Exposta aos luminosos ósculos do sol, envolta nas sombras de uma nublada atmosfera, ou emer­gindo numa certa penumbra pra­teada romana (que é preciso conhecer para compreender toda a sua beleza), a grande cúpula da Basílica de São Pedro se destaca no cenário da Cidade Eterna. No alto, uma espécie de pequeno mirante se adelgaça até se cobrir de uma esfera dourada, tendo por arremate o símbolo de nossa Reden­ção. É a glorificação festiva da Santa Cruz de Nosso Senhor Jesus Cristo.

O Cupolone  (assim a chamam em italiano) é como que separado em gomos por largas estrias de pedra, todas elas de uma simetria perfeita, cobertas de uma camada azulada, tendente ao prateado e meio propensa a refletir o céu. Imenso, sob ele se poderia construir um edifício com vá­rias dezenas de andares. Tal é o tamanho interno da Igreja de São Pedro.

Itens do conjunto
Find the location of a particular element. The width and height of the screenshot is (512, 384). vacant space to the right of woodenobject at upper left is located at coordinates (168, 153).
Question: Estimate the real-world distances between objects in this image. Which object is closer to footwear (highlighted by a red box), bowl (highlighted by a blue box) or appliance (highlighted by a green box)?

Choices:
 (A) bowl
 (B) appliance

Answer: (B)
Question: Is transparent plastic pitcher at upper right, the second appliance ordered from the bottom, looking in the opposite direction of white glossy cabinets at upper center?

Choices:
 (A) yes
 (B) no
==
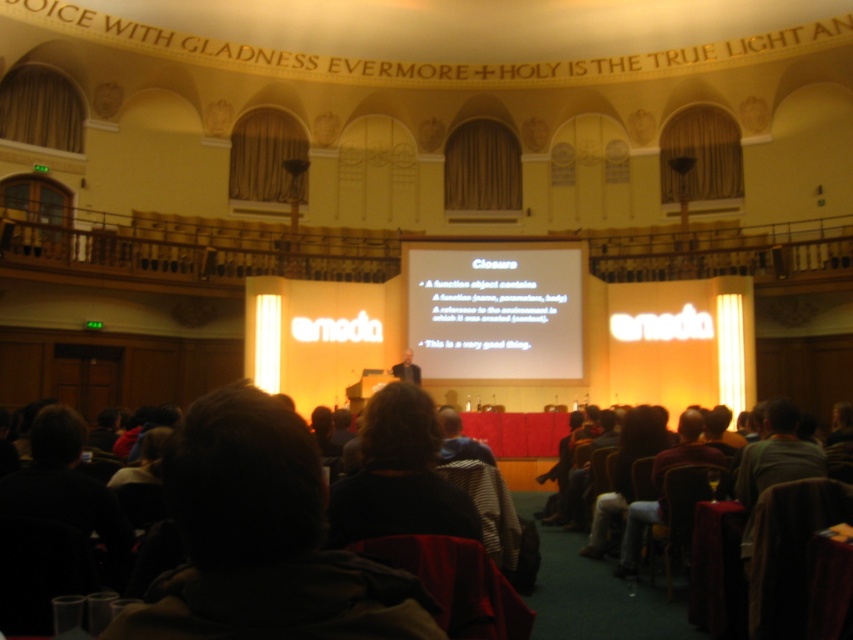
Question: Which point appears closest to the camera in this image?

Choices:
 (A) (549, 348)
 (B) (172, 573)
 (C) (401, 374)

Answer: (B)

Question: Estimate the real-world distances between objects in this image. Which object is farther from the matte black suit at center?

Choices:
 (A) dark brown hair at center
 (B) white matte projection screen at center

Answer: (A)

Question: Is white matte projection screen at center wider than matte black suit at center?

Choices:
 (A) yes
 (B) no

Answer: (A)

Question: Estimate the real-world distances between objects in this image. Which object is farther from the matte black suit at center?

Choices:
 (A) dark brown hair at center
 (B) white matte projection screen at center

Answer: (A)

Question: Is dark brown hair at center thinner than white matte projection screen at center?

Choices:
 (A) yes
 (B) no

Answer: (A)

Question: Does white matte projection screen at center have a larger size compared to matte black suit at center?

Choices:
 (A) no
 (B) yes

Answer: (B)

Requisitos das tarefas
1 – Reproduza fielmente o trecho do texto sobre a cúpula de São Pedro, começando nas palavras "Exposta aos luminosos" e parando depois de "Senhor Jesus Cristo.".
2 – Dê continuidade ao texto sobre a cúpula da Basílica de São Pedro a partir da última frase apresentada.
Os itens não são necessários para o que se pede aqui.

Resultados
1 –
Exposta aos luminosos ósculos do sol, envolta nas sombras de uma nublada atmosfera, ou emer­gindo numa certa penumbra pra­teada romana (que é preciso conhecer para compreender toda a sua beleza), a grande cúpula da Basílica de São Pedro se destaca no cenário da Cidade Eterna. No alto, uma espécie de pequeno mirante se adelgaça até se cobrir de uma esfera dourada, tendo por arremate o símbolo de nossa Reden­ção. É a glorificação festiva da Santa Cruz de Nosso Senhor Jesus Cristo.

2 –
À esquerda e à direita da grande cúpula erguem-se duas menores, na aparência sem muita significação. Entretanto, quando queremos compreender a razão de ser de algo ou de alguém, não devemos considerar apenas a impressão que causa por sua atuação e presença. Devemos igualmente imaginar como seriam as coisas se ele estivesse ausente ou se não existisse. Essa é a pergunta que nos importa fazer, diante dessas duas cúpulas pequenas, diminutas imitações do Cupolone . Poderiam alegar que a função estética delas não passa de mero enfeite. Eu digo: são enfeites, mas por que possuem essa capacidade de adornar?

Imaginemos que essas cúpulas menores não existissem. Teríamos logo a impressão de que o Cupolone  esmaga a igreja. Portanto, para a ótica humana, elas como que su­por­tam psicologicamente o peso da cúpula gigantesca, e aju­dam a tornar leve algo que, sem elas, tornar-se-ia por demais pesado.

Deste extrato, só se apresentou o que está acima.